Star Wars Battlefront II is a huge achievement in licensed video games, giving fans an unbelievably high fidelity window into the greatest science fiction franchise of all-time. You can participate in the most famous battles of the saga, fly around in the coolest spacecrafts and step into the shoes of your favorite heroes. So, it’s a shame that EA has crammed the thing full of predatory pay-to-win loot box garbage designed to get players to empty their wallets after spending $60 bucks on it. Nuts to that.
The microtransactions are a goddamn shame, because by all accounts, the game contains a short but sweet single-player campaign that gives us a unique perspective on the Star Wars universe in the period between Return of the Jedi and The Force Awakens. Not only that, but one of the most tantalizing bits gives us an explanation as to what Luke’s doing in the run up to Star Wars: The Last Jedi.

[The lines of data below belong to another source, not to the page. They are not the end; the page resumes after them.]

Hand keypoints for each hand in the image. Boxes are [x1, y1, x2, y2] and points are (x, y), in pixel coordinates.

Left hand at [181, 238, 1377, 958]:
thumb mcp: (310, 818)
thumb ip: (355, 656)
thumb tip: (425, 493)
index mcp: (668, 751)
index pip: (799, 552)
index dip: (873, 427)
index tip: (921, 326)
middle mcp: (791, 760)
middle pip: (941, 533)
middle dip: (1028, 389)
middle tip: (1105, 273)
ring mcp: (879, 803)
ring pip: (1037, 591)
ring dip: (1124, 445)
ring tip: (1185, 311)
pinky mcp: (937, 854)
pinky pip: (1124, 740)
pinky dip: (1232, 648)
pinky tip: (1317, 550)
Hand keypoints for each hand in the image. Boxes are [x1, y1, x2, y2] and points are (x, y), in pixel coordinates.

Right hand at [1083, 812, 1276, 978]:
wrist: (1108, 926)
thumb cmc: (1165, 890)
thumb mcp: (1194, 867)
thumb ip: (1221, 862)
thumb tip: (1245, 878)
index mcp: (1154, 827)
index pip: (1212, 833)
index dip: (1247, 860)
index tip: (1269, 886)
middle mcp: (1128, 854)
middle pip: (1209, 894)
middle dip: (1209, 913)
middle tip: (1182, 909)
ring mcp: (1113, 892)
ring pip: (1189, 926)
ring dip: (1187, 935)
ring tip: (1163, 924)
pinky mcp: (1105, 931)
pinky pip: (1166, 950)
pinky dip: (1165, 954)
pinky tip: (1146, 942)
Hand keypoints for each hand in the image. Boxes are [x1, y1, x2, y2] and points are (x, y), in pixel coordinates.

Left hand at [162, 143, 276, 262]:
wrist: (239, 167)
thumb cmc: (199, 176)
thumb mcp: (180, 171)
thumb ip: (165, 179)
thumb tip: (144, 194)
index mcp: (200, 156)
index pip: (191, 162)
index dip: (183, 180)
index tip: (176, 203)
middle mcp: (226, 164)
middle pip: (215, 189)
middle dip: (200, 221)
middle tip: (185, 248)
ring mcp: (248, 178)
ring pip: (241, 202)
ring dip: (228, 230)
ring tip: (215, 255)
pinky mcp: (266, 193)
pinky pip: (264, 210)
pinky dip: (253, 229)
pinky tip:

Naturally, spoilers will follow, so reader beware.
As those who’ve played the game will know, Del Meeko (an Imperial Special Forces officer in ‘Inferno Squad’) is tasked with visiting the insect-infested planet of Pillio to destroy everything inside the Emperor’s secret vault. As he’s on this mission, he runs into none other than Luke Skywalker, who explains that the Force has guided him to the same place. The pair have a reluctant team-up until they reach the vault, where Luke spots a star map very similar to the one we’ve seen in the first Last Jedi trailer.
You don’t have to be Sherlock Holmes to figure out that this is the initial step of Luke’s journey to the wind-blasted ocean planet of Ahch-To. Those who’ve been paying attention to what’s coming in the new movie will know there’s a Jedi Temple there, so it’s a no-brainer that this is where the Emperor’s secret map is pointing to, and why Luke is hanging out in the middle of nowhere at the end of The Force Awakens.
Of course, in just over a month, we’ll have this confirmed when we actually see The Last Jedi, but for now, Battlefront II fills in a crucial part of Luke’s backstory. It’s just a pity it’s tucked away among some absolutely vile bits of monetized design in a package that only a mug would actually buy.